What of the use of the senses in worship, both our corporate worship lives as well as how we personally experience God?

SMELL. The smell of “Rain Water” soap triggered a reaction on my part. We have learned during the time of Covid-19 that our senses are not to be taken for granted, particularly taste and smell. J. R. Briggs wrote in “Outreach Magazine” that the loss of these senses while stricken with Covid-19 has caused him to “ponder the importance of our senses in the Christian faith.” He now asks his students: “What does God smell like?” which tends to make them squirm in their seats. He goes on to say: “We have permission to ask new – and potentially uncomfortable – questions. Engagement with Scripture is different when you approach it with a poster of wonder, curiosity and imagination. New questions lead to new insight and new encounters with faith.”

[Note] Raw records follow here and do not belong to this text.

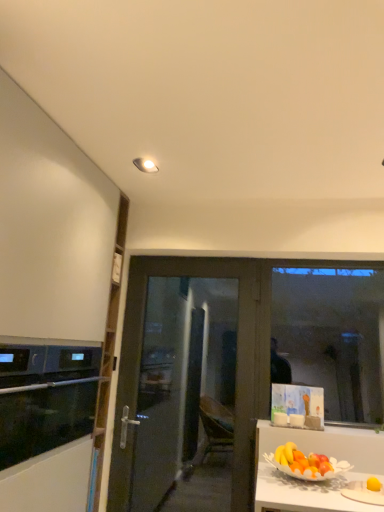
Where is `white matte cabinet at left`? This screenshot has height=512, width=384. white matte cabinet at left is located at coordinates coord(49,305).

What is the approximate width of white matte cabinet at left?

white matte cabinet at left is 13.46 inches in width.

In the scene shown: In order to face black glass oven at left, should I rotate leftwards or rightwards?

You should look left and rotate roughly 18.784 degrees.

I want to click on transparent glass window at right, so click(x=331, y=337).

This screenshot has width=384, height=512. What are the coordinates of `white matte cabinet at left` in the screenshot? It's located at (49, 305).

Would you consider black glass oven at left to be distant from transparent glass door at center?

No, there isn't a large distance between black glass oven at left and transparent glass door at center.

From the image's perspective, between black glass oven at left and transparent glass door at center, which one is located above?

black glass oven at left appears higher in the image.

Does black glass oven at left turn towards transparent glass door at center?

No, black glass oven at left is not facing towards transparent glass door at center.

Is point (78, 264) closer or farther from the camera than point (7, 399)?

Point (78, 264) is farther from the camera than point (7, 399).

Could you tell me if white matte cabinet at left is turned towards black glass oven at left?

Yes.

The image size is (384, 512). Find the location of `kitchen appliance on the right of the white matte cabinet at left`. kitchen appliance on the right of the white matte cabinet at left is located at coordinates (45, 395).

From the image's perspective, is white matte cabinet at left located above or below black glass oven at left?

From the image's perspective, white matte cabinet at left appears above black glass oven at left.

Can you confirm if white matte cabinet at left is positioned to the left of transparent glass door at center?

Yes.

Based on the photo, relative to transparent glass door at center, is white matte cabinet at left in front or behind?

white matte cabinet at left is positioned closer to the viewer than transparent glass door at center.

Between white matte cabinet at left and transparent glass door at center, which one has more height?

white matte cabinet at left.

How distant is white matte cabinet at left from transparent glass door at center?

30.82 inches.

Which of these two, white matte cabinet at left or transparent glass window at right, is smaller?

Smaller between the two is transparent glass window at right.

What's the angular difference between white matte cabinet at left and transparent glass window at right's facing directions?

white matte cabinet at left and transparent glass window at right are facing 89.4 degrees away from each other.

Is white matte cabinet at left facing away from transparent glass window at right?

That's not correct — white matte cabinet at left is not looking away from transparent glass window at right.

From the image's perspective, is white matte cabinet at left located above transparent glass window at right?

Yes, from the image's perspective, white matte cabinet at left is above transparent glass window at right.

Is point (31, 448) farther from camera compared to point (370, 318)?

No, (31, 448) is closer to viewer.

Does black glass oven at left appear on the left side of transparent glass window at right?

Correct, you'll find black glass oven at left to the left of transparent glass window at right.

Between black glass oven at left and transparent glass window at right, which one is positioned behind?

transparent glass window at right.

Is transparent glass window at right taller than transparent glass door at center?

Incorrect, the height of transparent glass window at right is not larger of that of transparent glass door at center.

In the image, is transparent glass window at right positioned in front of or behind transparent glass door at center?

transparent glass window at right is behind transparent glass door at center.

Measure the distance between transparent glass window at right and transparent glass door at center.

transparent glass window at right is 1.29 meters from transparent glass door at center.

Can you confirm if transparent glass window at right is thinner than transparent glass door at center?

Yes, transparent glass window at right is thinner than transparent glass door at center.

Looking at their sizes, would you say transparent glass door at center is wider or thinner than transparent glass window at right?

transparent glass door at center is wider than transparent glass window at right.

Relative to transparent glass window at right, is transparent glass door at center in front or behind?

Clearly, transparent glass door at center is in front of transparent glass window at right.

From the image's perspective, which object appears higher, transparent glass door at center or transparent glass window at right?

transparent glass window at right, from the image's perspective.

Is transparent glass door at center positioned far away from transparent glass window at right?

transparent glass door at center is positioned a significant distance from transparent glass window at right.

The width and height of the screenshot is (384, 512). I want to click on kitchen appliance above the transparent glass door at center (from the image's perspective), so [45, 395].

The image size is (384, 512). I want to click on cabinetry on the left of black glass oven at left, so click(x=49, y=305).

From the image, which object appears to be farther from transparent glass door at center, black glass oven at left or transparent glass window at right?

Based on the image, transparent glass window at right appears to be further to transparent glass door at center.

Based on their spatial positions, is transparent glass door at center or black glass oven at left closer to transparent glass window at right?

transparent glass door at center is closer to transparent glass window at right.

From the image, which object appears to be farther from transparent glass door at center, white matte cabinet at left or transparent glass window at right?

transparent glass window at right lies further to transparent glass door at center than the other object.

Consider the image. Considering their positions, is transparent glass window at right positioned closer to black glass oven at left than white matte cabinet at left?

The object closer to black glass oven at left is white matte cabinet at left.

Based on their spatial positions, is white matte cabinet at left or transparent glass window at right further from black glass oven at left?

transparent glass window at right is further to black glass oven at left.

Based on their spatial positions, is white matte cabinet at left or black glass oven at left closer to transparent glass door at center?

black glass oven at left is closer to transparent glass door at center.

Which object lies nearer to the anchor point transparent glass door at center, transparent glass window at right or black glass oven at left?

The object closer to transparent glass door at center is black glass oven at left.

When comparing their distances from white matte cabinet at left, does transparent glass door at center or transparent glass window at right seem closer?

Based on the image, transparent glass door at center appears to be nearer to white matte cabinet at left.

The width and height of the screenshot is (384, 512). I want to click on kitchen appliance located between white matte cabinet at left and transparent glass door at center in the depth direction, so click(x=45, y=395).

Image resolution: width=384 pixels, height=512 pixels. Identify the location of kitchen appliance between white matte cabinet at left and transparent glass window at right in the horizontal direction. (45, 395).

Find the location of a particular element. door situated between black glass oven at left and transparent glass window at right from left to right is located at coordinates (188, 384).

The width and height of the screenshot is (384, 512). Find the location of `door between white matte cabinet at left and transparent glass window at right`. door between white matte cabinet at left and transparent glass window at right is located at coordinates (188, 384).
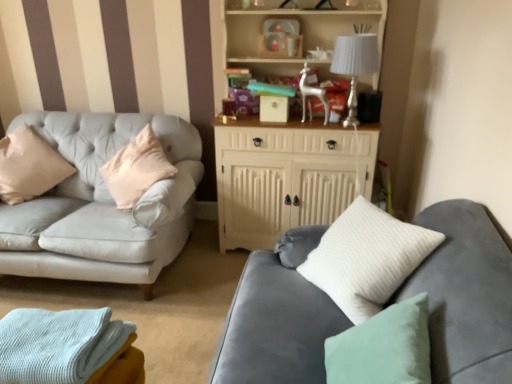
Question: Does point (366, 195) appear closer or farther from the camera than point (342, 41)?

Choices:
 (A) farther
 (B) closer

Answer: (A)

Question: Is white wood cabinet at upper center in front of or behind white fabric lampshade at upper right in the image?

Choices:
 (A) front
 (B) behind

Answer: (A)

Question: Estimate the real-world distances between objects in this image. Which object is farther from the white fabric lampshade at upper right?

Choices:
 (A) white wood cabinet at upper center
 (B) light blue knitted blanket at lower left
 (C) velvet gray couch at lower right

Answer: (B)

Question: Estimate the real-world distances between objects in this image. Which object is farther from the white wood cabinet at upper center?

Choices:
 (A) white fabric lampshade at upper right
 (B) light blue knitted blanket at lower left
 (C) velvet gray couch at lower right

Answer: (B)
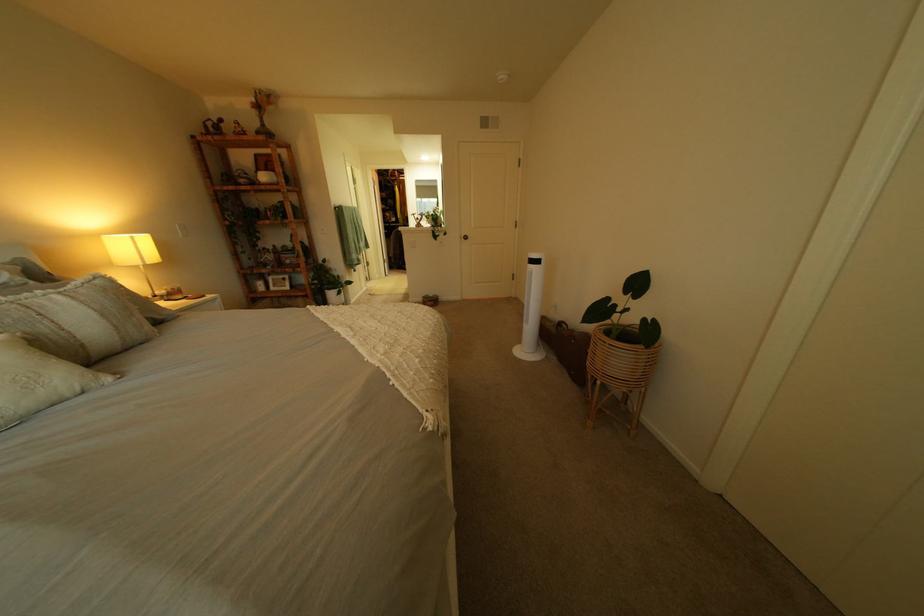
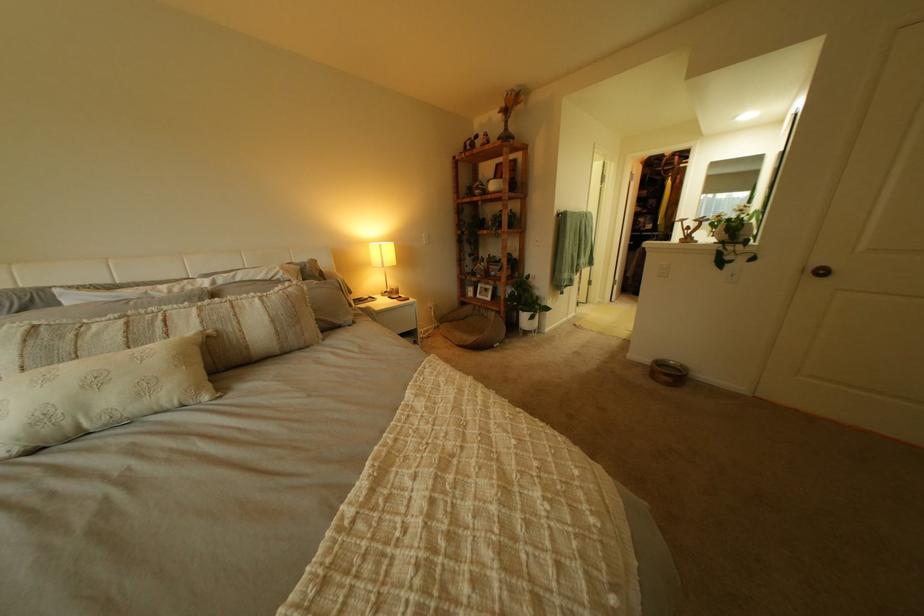
Question: The camera is either moving clockwise (left) or counter-clockwise (right) around the object. The first image is from the beginning of the video and the second image is from the end. Is the camera moving left or right when shooting the video?

Choices:
 (A) Left
 (B) Right

Answer: (B)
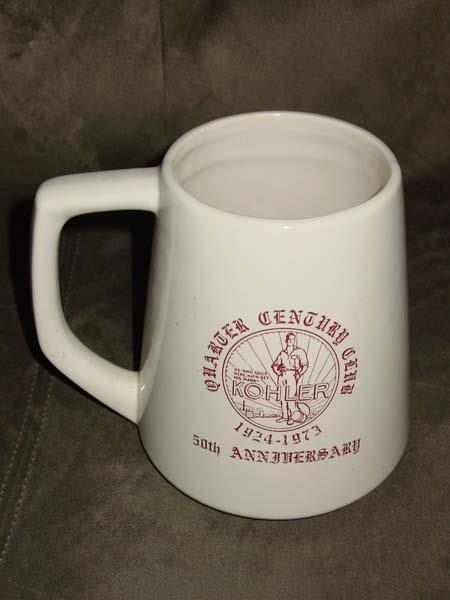
You are a GUI agent. You are given a task and a screenshot of the screen. Output one action in this format:
    pyautogui.click(x=<x>, y=<y>)
    Task: Click on the inside of mug
    The height and width of the screenshot is (600, 450).
    Given the screenshot: What is the action you would take?
    pyautogui.click(x=275, y=175)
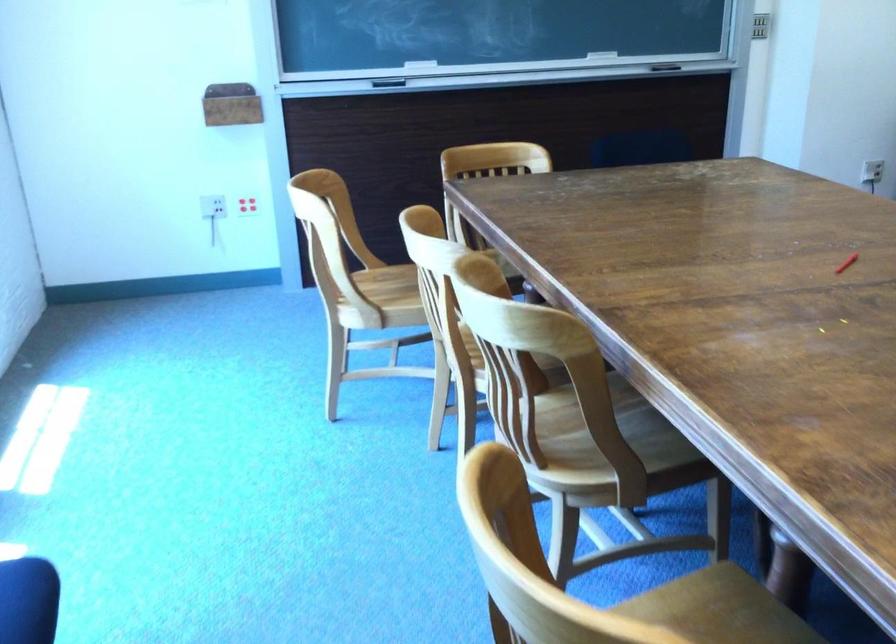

At Augustana, members and friends are given the opportunity several times each year to be anointed during the service. At first, I did not participate. But after I went the first time, I found myself returning. Why? Did I feel an immediate rush of forgiveness when hands were laid on me and my forehead was anointed? No. It was because the smell of the fragrant oil lingered and whenever I noted the aroma, I felt enveloped by God’s love.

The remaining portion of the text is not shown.